Net zero would be the point when emissions of carbon dioxide or other greenhouse gases are reduced, captured at source such as industry or offset by other developments, such as green energy, farm projects or other nature restoration projects.

Carbon emissions hover between 800 and 1,000 kilotons (kt) per year in the borough. A kiloton is 1,000 tons. Emissions from local industry and commercial activity accounted for nearly three quarters of the total tonnage for the borough in 2018.

The council’s carbon footprint for 2019-2020 was 5,655 tonnes, of which fuels and transport activities are the biggest contributors.

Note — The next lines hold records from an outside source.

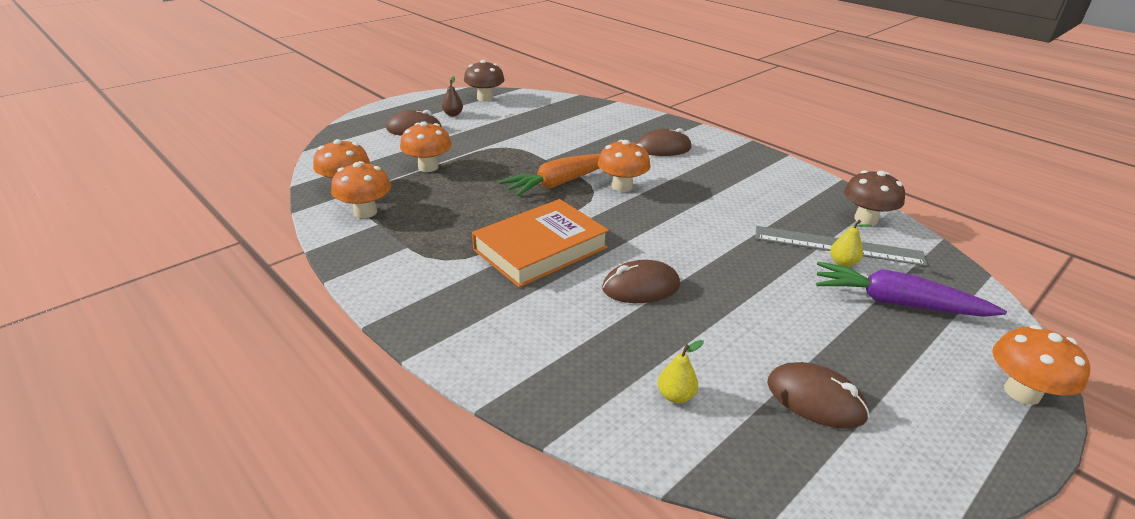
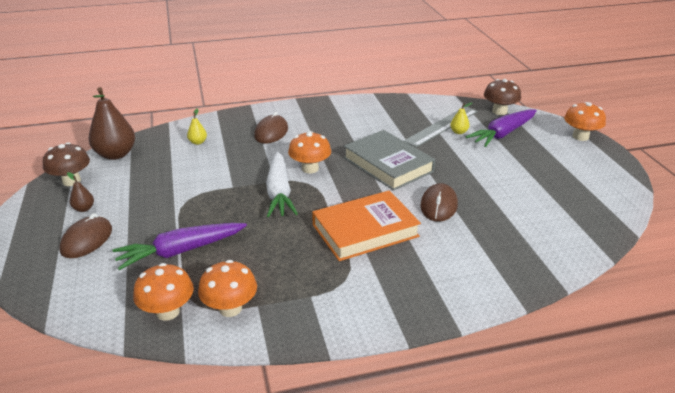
camera: 60 degrees left, 0 degrees up
(428, 167) = (180, 251): orange mushroom -> purple carrot
(539, 100) = (116, 154): none -> brown pear
(540, 248) = (365, 230): orange book -> orange book turned 75 degrees clockwise
(560, 183) = (279, 192): orange carrot -> white carrot
(675, 396) = (544, 230): yellow pear -> yellow pear (198, 142)
(689, 230) = (388, 164): none -> grey book
(815, 399) = (564, 189): brown mouse -> none
(866, 219) = (422, 106): brown mushroom -> brown mushroom (499, 111)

Regarding rainfall, the borough climate strategy states that summer rainfall in the north-west region is forecast to fall by 5 to 15 per cent between 2011 and 2040, and to then fall further in the decades after.

Soil moisture content is expected to fall by 0-10 per cent in summer and autumn, and then by 10-25 per cent after that. Winter rainfall is expected to increase by 5-10 per cent up to 2040 and then by 10-20 per cent in the following few decades.

Overall, the impact could include increased farming crop failure, pests and diseases, summer wildfires, land subsidence and damage to property, and winter floods.